■ Exercise ■
When you reach the line with "X154968000Y-71170000D03*" in the data below, begin printing lines exactly, and stop once the line with "X126134000Y-114467000D03*" has been printed.

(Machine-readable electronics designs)
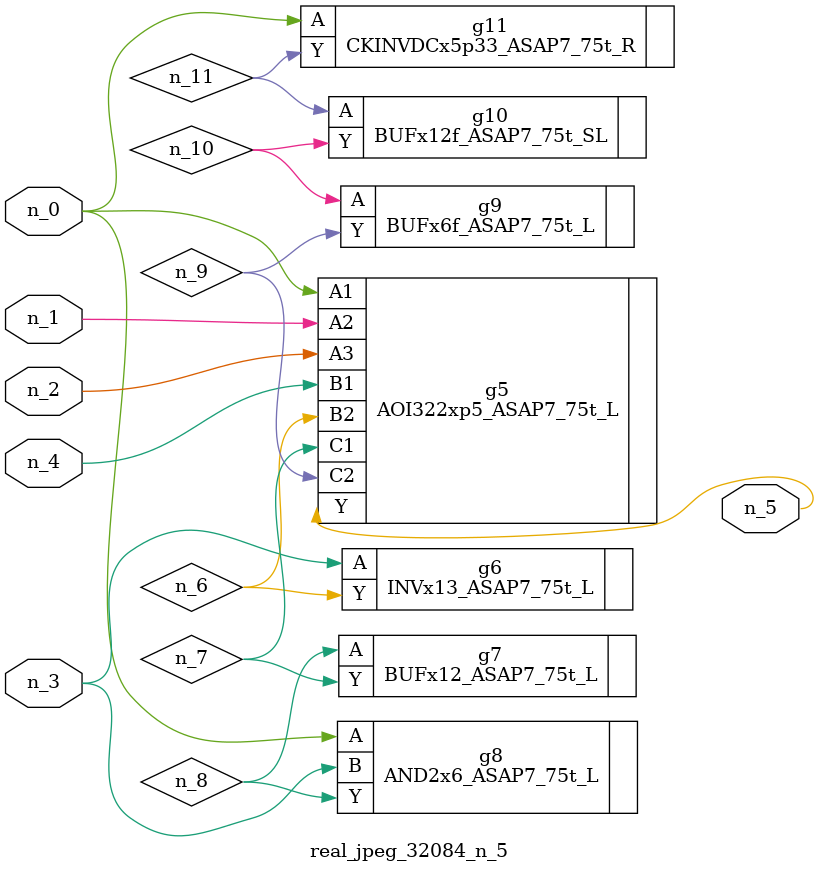
<source format=v>
module real_jpeg_32084_n_5 (n_4, n_0, n_1, n_2, n_3, n_5);

input n_4;
input n_0;
input n_1;
input n_2;
input n_3;

output n_5;

wire n_8;
wire n_11;
wire n_6;
wire n_7;
wire n_10;
wire n_9;

AOI322xp5_ASAP7_75t_L g5 ( 
.A1(n_0),
.A2(n_1),
.A3(n_2),
.B1(n_4),
.B2(n_6),
.C1(n_7),
.C2(n_9),
.Y(n_5)
);

AND2x6_ASAP7_75t_L g8 ( 
.A(n_0),
.B(n_3),
.Y(n_8)
);

CKINVDCx5p33_ASAP7_75t_R g11 ( 
.A(n_0),
.Y(n_11)
);

INVx13_ASAP7_75t_L g6 ( 
.A(n_3),
.Y(n_6)
);

BUFx12_ASAP7_75t_L g7 ( 
.A(n_8),
.Y(n_7)
);

BUFx6f_ASAP7_75t_L g9 ( 
.A(n_10),
.Y(n_9)
);

BUFx12f_ASAP7_75t_SL g10 ( 
.A(n_11),
.Y(n_10)
);


endmodule
</source>
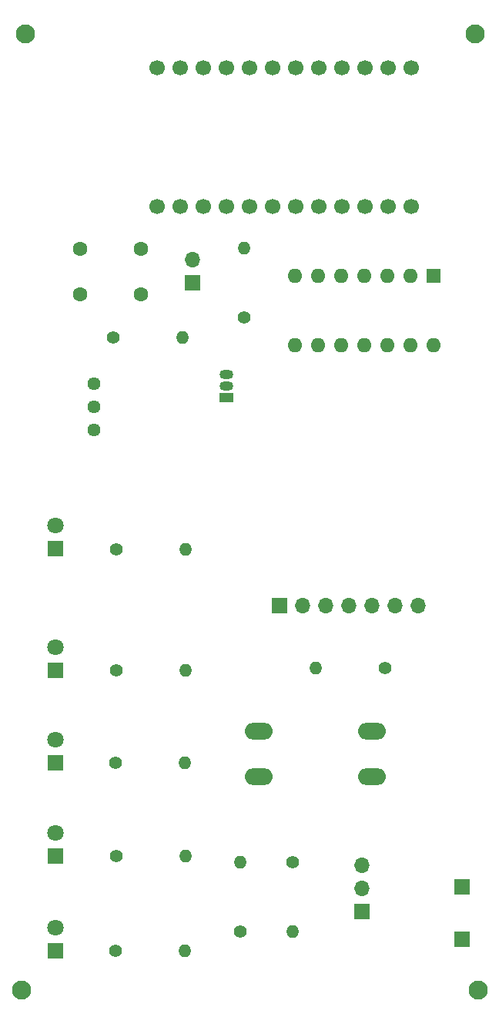
<source format=gbr>
%TF.GenerationSoftware,KiCad,Pcbnew,7.0.6*%
%TF.CreationDate,2024-05-26T17:55:49-07:00*%
%TF.ProjectId,avalanche_transmitter,6176616c-616e-4636-9865-5f7472616e73,1.0*%
%TF.SameCoordinates,Original*%
%TF.FileFunction,Soldermask,Bot*%
%TF.FilePolarity,Negative*%
%FSLAX46Y46*%
G04 Gerber Fmt 4.6, Leading zero omitted, Abs format (unit mm)*
G04 Created by KiCad (PCBNEW 7.0.6) date 2024-05-26 17:55:49*
%MOMM*%
%LPD*%
G01*
G04 APERTURE LIST*
%ADD10C,2.100000*%
%ADD11R,1.800000X1.800000*%
%ADD12C,1.800000*%
%ADD13C,1.700000*%
%ADD14C,1.400000*%
%ADD15O,1.400000X1.400000*%
%ADD16R,1.600000X1.600000*%
%ADD17O,1.600000X1.600000*%
%ADD18C,1.600000*%
%ADD19R,1.700000X1.700000*%
%ADD20O,1.700000X1.700000*%
%ADD21C,1.440000*%
%ADD22O,1.500000X1.050000*%
%ADD23R,1.500000X1.050000*%
%ADD24O,3.048000X1.850000*%
G04 APERTURE END LIST*
D10*
%TO.C,REF\u002A\u002A*%
X122380000Y-149618000D03*
%TD*%
D11*
%TO.C,TRANSMITTING*%
X126134000Y-101137000D03*
D12*
X126134000Y-98597000D03*
%TD*%
D13*
%TO.C,U2*%
X137310000Y-48300000D03*
X139850000Y-48300000D03*
X142390000Y-48300000D03*
X144930000Y-48300000D03*
X147470000Y-48300000D03*
X150010000Y-48300000D03*
X152550000Y-48300000D03*
X155090000Y-48300000D03*
X157630000Y-48300000D03*
X160170000Y-48300000D03*
X162710000Y-48300000D03*
X165250000Y-48300000D03*
X137310000Y-63540000D03*
X139850000Y-63540000D03*
X142390000Y-63540000D03*
X144930000Y-63540000D03*
X147470000Y-63540000D03*
X150010000Y-63540000D03*
X152550000Y-63540000D03*
X155090000Y-63540000D03*
X157630000Y-63540000D03*
X160170000Y-63540000D03*
X162710000Y-63540000D03*
X165250000Y-63540000D03*
%TD*%
D14*
%TO.C,R9*%
X152169000Y-135549000D03*
D15*
X152169000Y-143169000D03*
%TD*%
D14*
%TO.C,R4*%
X132738000Y-145328000D03*
D15*
X140358000Y-145328000D03*
%TD*%
D14*
%TO.C,R8*%
X146835000Y-75732000D03*
D15*
X146835000Y-68112000D03*
%TD*%
D14*
%TO.C,R10*%
X146454000Y-143169000D03*
D15*
X146454000Y-135549000D03*
%TD*%
D14*
%TO.C,R7*%
X132460000Y-77918000D03*
D15*
X140080000Y-77918000D03*
%TD*%
D16*
%TO.C,U1*%
X167668000Y-71170000D03*
D17*
X165128000Y-71170000D03*
X162588000Y-71170000D03*
X160048000Y-71170000D03*
X157508000Y-71170000D03*
X154968000Y-71170000D03*
X152428000Y-71170000D03*
X152428000Y-78790000D03*
X154968000Y-78790000D03*
X157508000Y-78790000D03*
X160048000Y-78790000D03*
X162588000Y-78790000D03*
X165128000Y-78790000D03*
X167668000Y-78790000D03*
%TD*%
D18*
%TO.C,C1*%
X135532000Y-68152000D03*
X135532000Y-73152000D03*
%TD*%
D11*
%TO.C,100\u0025*%
X126134000Y-114467000D03*
D12*
X126134000Y-111927000D03*
%TD*%
D19*
%TO.C,J1*%
X150772000Y-107355000D03*
D20*
X153312000Y-107355000D03*
X155852000Y-107355000D03*
X158392000Y-107355000D03*
X160932000Y-107355000D03*
X163472000Y-107355000D03*
X166012000Y-107355000D03*
%TD*%
D14*
%TO.C,R1*%
X132780000Y-114467000D03*
D15*
X140400000Y-114467000D03*
%TD*%
D18*
%TO.C,CV1*%
X128801000Y-73152000D03*
X128801000Y-68152000D03*
%TD*%
D19*
%TO.C,On/Off*%
X159789000Y-140995000D03*
D20*
X159789000Y-138455000D03*
X159789000Y-135915000D03*
%TD*%
D21*
%TO.C,RV1*%
X130325000Y-88051000D03*
X130325000Y-85511000D03*
X130325000Y-82971000D03*
%TD*%
D14*
%TO.C,R5*%
X132780000Y-101168000D03*
D15*
X140400000Y-101168000D03*
%TD*%
D10*
%TO.C,REF\u002A\u002A*%
X172280000Y-44568000D03*
%TD*%
D11*
%TO.C,75\u0025*%
X126134000Y-124627000D03*
D12*
X126134000Y-122087000D03*
%TD*%
D14*
%TO.C,R2*%
X132738000Y-124627000D03*
D15*
X140358000Y-124627000D03*
%TD*%
D22*
%TO.C,Q1*%
X144930000Y-81955000D03*
X144930000Y-83225000D03*
D23*
X144930000Y-84495000D03*
%TD*%
D19*
%TO.C,GND*%
X170780000Y-144068000D03*
%TD*%
D11*
%TO.C,50\u0025*%
X126134000Y-134914000D03*
D12*
X126134000Y-132374000D03*
%TD*%
D14*
%TO.C,R6*%
X162380000Y-114218000D03*
D15*
X154760000Y-114218000D03*
%TD*%
D10*
%TO.C,REF\u002A\u002A*%
X122780000Y-44568000D03*
%TD*%
D19*
%TO.C,AE1*%
X141200000Y-71922000D03*
D20*
X141200000Y-69382000D03*
%TD*%
D11*
%TO.C,25\u0025*%
X126134000Y-145328000D03*
D12*
X126134000Y-142788000D03*
%TD*%
D10*
%TO.C,REF\u002A\u002A*%
X172580000Y-149618000D03*
%TD*%
D24*
%TO.C,REF\u002A\u002A*%
X148440000Y-121168000D03*
X160940000Y-121168000D03*
X148440000Y-126168000D03*
X160940000Y-126168000D03*
%TD*%
D14*
%TO.C,R3*%
X132780000Y-134914000D03*
D15*
X140400000Y-134914000D03*
%TD*%
D19*
%TO.C,Battery In (6V)*%
X170780000Y-138318000D03*
%TD*%
M02*

</source>
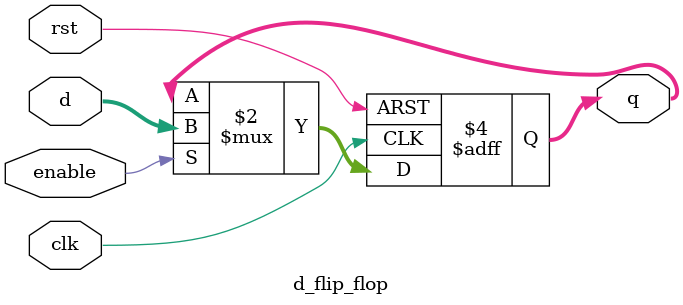
<source format=v>
`timescale 1ns / 1ps
module d_flip_flop(
    input clk, rst , enable ,          
    input [3:0] d,        // valores del teclado y contador 
    output reg [3:0] q         // salida a los leds de la FPGA
);
    always @(posedge clk or posedge rst) begin
        if (rst) begin
            q <= 4'b0000;      // Reset output to 0
        end 
        else if (enable) begin
            q <= d;            // output los valores cuando están guardados
        end
    end
endmodule

</source>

■ Answer area ■
X154968000Y-71170000D03*
X152428000Y-71170000D03*
X152428000Y-78790000D03*
X154968000Y-78790000D03*
X157508000Y-78790000D03*
X160048000Y-78790000D03*
X162588000Y-78790000D03*
X165128000Y-78790000D03*
X167668000Y-78790000D03*
%TD*%
D18*
%TO.C,C1*%
X135532000Y-68152000D03*
X135532000Y-73152000D03*
%TD*%
D11*
%TO.C,100\u0025*%
X126134000Y-114467000D03*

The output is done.